In Ansehung eines vor dem Verwaltungsgerichtshof anhängigen Wiedereinsetzungsverfahrens ist dieser Verweis infolge der Vergleichbarkeit der Interessenslagen als solcher auf die Bestimmung des § 71 Abs. 1 Z. 1 AVG zu verstehen, was zur Folge hat, dass die Partei auch in einem an den Verwaltungsgerichtshof gerichteten Wiedereinsetzungsantrag das Vorliegen der behaupteten Wiedereinsetzungsgründe glaubhaft zu machen hat (vgl. die hg. Beschlüsse vom 11. Juli 2000, Zl. 2000/16/0311, und vom 15. März 2001, Zl. 2001/16/0136, mwN).

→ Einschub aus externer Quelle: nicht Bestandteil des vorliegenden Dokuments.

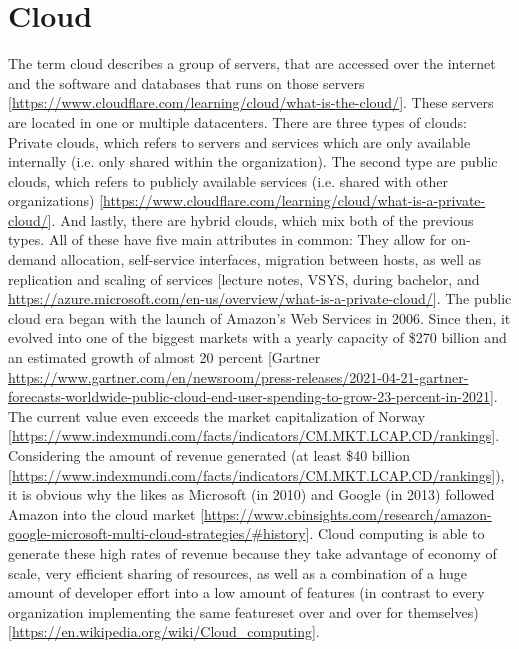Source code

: \section{Cloud}
The term cloud describes a group of servers, that are accessed over the internet and the software and databases that runs on those servers [\url{https://www.cloudflare.com/learning/cloud/what-is-the-cloud/}]. These servers are located in one or multiple datacenters. There are three types of clouds: Private clouds, which refers to servers and services which are only available internally (i.e. only shared within the organization). The second type are public clouds, which refers to publicly available services (i.e. shared with other organizations) [\url{https://www.cloudflare.com/learning/cloud/what-is-a-private-cloud/}]. And lastly, there are hybrid clouds, which mix both of the previous types. All of these have five main attributes in common: They allow for on-demand allocation, self-service interfaces, migration between hosts, as well as replication and scaling of services [lecture notes, VSYS, during bachelor, and \url{https://azure.microsoft.com/en-us/overview/what-is-a-private-cloud/}].
\newline
The public cloud era began with the launch of Amazon's Web Services in 2006. Since then, it evolved into one of the biggest markets with a yearly capacity of \$270 billion and an estimated growth of almost 20 percent [Gartner \url{https://www.gartner.com/en/newsroom/press-releases/2021-04-21-gartner-forecasts-worldwide-public-cloud-end-user-spending-to-grow-23-percent-in-2021}]. The current value even exceeds the market capitalization of Norway [\url{https://www.indexmundi.com/facts/indicators/CM.MKT.LCAP.CD/rankings}]. Considering the amount of revenue generated (at least \$40 billion [\url{https://www.indexmundi.com/facts/indicators/CM.MKT.LCAP.CD/rankings}]), it is obvious why the likes as Microsoft (in 2010) and Google (in 2013) followed Amazon into the cloud market [\url{https://www.cbinsights.com/research/amazon-google-microsoft-multi-cloud-strategies/#history}].
\newline
Cloud computing is able to generate these high rates of revenue because they take advantage of economy of scale, very efficient sharing of resources, as well as a combination of a huge amount of developer effort into a low amount of features (in contrast to every organization implementing the same featureset over and over for themselves) [\url{https://en.wikipedia.org/wiki/Cloud_computing}].
\newline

Das AVG selbst trifft keine Regelungen des Verfahrens zur Glaubhaftmachung von Tatsachen enthält. Es liegt jedoch nahe, dass der Gesetzgeber des AVG den Begriff der Glaubhaftmachung (Bescheinigung) im Sinne der ZPO verstanden hat, sodass bei einem Verfahren zur Glaubhaftmachung von Wiedereinsetzungsgründen im Sinne des § 71 AVG und - wie oben ausgeführt - auch im Sinne des § 46 Abs. 1 VwGG nach Verfahrensregeln, wie sie im § 274 Abs. 1 ZPO für das zivilgerichtliche Verfahren normiert wurden, vorzugehen ist. Darnach kann sich, wer eine tatsächliche Behauptung glaubhaft zu machen hat (Bescheinigung), hiezu aller Beweismittel mit Ausnahme der eidlichen Vernehmung der Parteien bedienen; eine Beweisaufnahme, die sich nicht sofort ausführen lässt, eignet sich nicht zum Zwecke der Glaubhaftmachung. Zur Erfüllung der die Partei treffenden Obliegenheit, den behaupteten Wiedereinsetzungsgrund im Wiedereinsetzungsantrag glaubhaft zu machen, ist es erforderlich, ladungsfähige Adressen der vom Wiedereinsetzungswerber zur Bescheinigung seines Vorbringens geführten Personen anzugeben (vgl. den zitierten Beschluss vom 15. März 2001).

Im vorliegenden Fall hat sich die Antragstellerin auf die Behauptung von Tatsachen beschränkt, ohne den Namen, geschweige denn eine ladungsfähige Anschrift der in Rede stehenden Kanzleimitarbeiterin oder des oder der "SachbearbeiterIn" bekannt zu geben. Auch andere Bescheinigungsmittel, wie etwa schriftliche (gemeiniglich "eidesstättige") Erklärungen, wurden weder vorgelegt noch angeboten.

Eine Bescheinigung des Wiedereinsetzungsvorbringens liegt damit nicht vor (vgl. den zitierten Beschluss vom 15. März 2001).

Dem Antrag auf Wiedereinsetzung in den vorigen Stand gegen die Versäumung der Mängelbehebungsfrist konnte daher schon deshalb nicht stattgegeben werden.